Playfight, Soho Theatre Review
Written by Jasmine for Theatre & Tonic
Disclaimer: Gifted tickets in exchange for an honest review
Julia Grogan’s Playfight is a devastating and beautiful play that will resonate with every girl who was ever 15, thinking they were already almost grown up. Few shows that I’ve ever seen have felt so much like spying on my past self. It will remind you of long school lunchtimes chatting under trees, of when you started to choose between going out on fake IDs and watching telly with your mum, and of how you talked and thought about sex before you fully understood what it could or should be.
What Grogan gets so right are the blind spots and how teenage girls are so often opened up to dangerous situations simply because there are little to no safe places to learn about sex, so few places that don’t normalise a version of sex which puts aside their feelings entirely. This play felt so true. That’s the best way I can say it.

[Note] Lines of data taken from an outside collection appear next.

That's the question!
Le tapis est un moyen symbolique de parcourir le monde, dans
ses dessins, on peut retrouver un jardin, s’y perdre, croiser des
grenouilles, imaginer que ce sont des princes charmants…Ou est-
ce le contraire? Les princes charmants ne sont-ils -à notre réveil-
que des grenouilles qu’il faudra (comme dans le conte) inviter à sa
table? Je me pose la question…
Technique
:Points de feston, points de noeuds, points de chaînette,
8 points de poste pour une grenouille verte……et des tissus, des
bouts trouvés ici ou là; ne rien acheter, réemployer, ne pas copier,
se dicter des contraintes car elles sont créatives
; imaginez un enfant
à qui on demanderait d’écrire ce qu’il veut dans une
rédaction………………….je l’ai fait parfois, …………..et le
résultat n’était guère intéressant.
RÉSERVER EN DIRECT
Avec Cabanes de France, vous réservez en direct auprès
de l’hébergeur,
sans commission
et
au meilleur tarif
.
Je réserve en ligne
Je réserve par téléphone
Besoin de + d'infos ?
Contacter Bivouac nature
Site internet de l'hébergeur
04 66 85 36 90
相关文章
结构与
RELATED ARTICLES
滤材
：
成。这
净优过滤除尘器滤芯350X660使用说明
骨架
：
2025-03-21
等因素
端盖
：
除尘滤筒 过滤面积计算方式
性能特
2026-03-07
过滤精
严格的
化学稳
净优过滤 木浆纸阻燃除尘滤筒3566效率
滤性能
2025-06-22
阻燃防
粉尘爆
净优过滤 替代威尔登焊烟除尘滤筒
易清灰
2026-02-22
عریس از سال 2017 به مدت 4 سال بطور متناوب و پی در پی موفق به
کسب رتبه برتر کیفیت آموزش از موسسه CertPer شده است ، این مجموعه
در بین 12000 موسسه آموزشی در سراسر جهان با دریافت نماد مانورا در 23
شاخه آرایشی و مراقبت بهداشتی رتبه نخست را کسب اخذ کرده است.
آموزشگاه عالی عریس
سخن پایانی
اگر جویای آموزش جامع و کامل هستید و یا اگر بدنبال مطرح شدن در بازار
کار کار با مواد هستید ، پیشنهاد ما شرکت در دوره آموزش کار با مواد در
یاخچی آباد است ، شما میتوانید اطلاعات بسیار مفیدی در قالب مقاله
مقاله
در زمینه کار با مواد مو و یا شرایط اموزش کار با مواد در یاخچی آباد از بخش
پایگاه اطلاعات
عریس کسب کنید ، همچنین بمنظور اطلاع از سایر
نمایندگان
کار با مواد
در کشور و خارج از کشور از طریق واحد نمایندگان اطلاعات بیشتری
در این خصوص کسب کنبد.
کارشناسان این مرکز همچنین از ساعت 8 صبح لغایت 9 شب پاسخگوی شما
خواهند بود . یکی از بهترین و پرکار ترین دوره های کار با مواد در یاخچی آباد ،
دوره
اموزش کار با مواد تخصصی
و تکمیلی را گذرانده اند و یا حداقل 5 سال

It flits through time in the brief windows of the conversations three girls have beneath an old tree over the course of years. Emma Callander’s direction keeps the thread of that space so clear - even where we exist more in the girls’ dreamworlds than in reality we never feel like we are getting lost - through simple shifts she makes it easy for us to follow their mental paths and every scene is set up simply but effectively, really making it feel like you have just opened a window in on an every day moment in their lives. The set from Hazel Low also serves to add a distinct image - the ladder in the centre of the stage, often serving as the tree the girls meet around, creates the sense that it has to be climbed some time or other whilst never interrupting the more naturalistic tone of many of the scenes.
Throughout this show, the story changes as quickly for us as it does for the girls, as its centre - shocking information reaches us in casual conversations, the way it always did when you were at school. Everything is big and small at the same time, because that’s how it feels to them as they try to make sense of how they relate to the world around them. The cast - Nina Cassells, Sophie Cox, and Lucy Mangan carry this so beautifully. They are, by turns, incredibly funny, blunt in the way only teenage girls can be, and so concrete, so complicated, that you can’t help seeing real people in them. They reminded me of being a teenager myself, of girls I used to know, and the sucker punches of this show hit so hard because you feel like they are so real.
I am so glad I got to see this show, and I can only recommend that you go along and do the same thing before they leave the Soho on the 26th. It is a brilliantly told story that will stick in your head long after it is finished. It is the perfect example of why we so badly need more and more stories about women told by women, because I have never seen anyone put the feeling of being a teenage girl on stage better than this.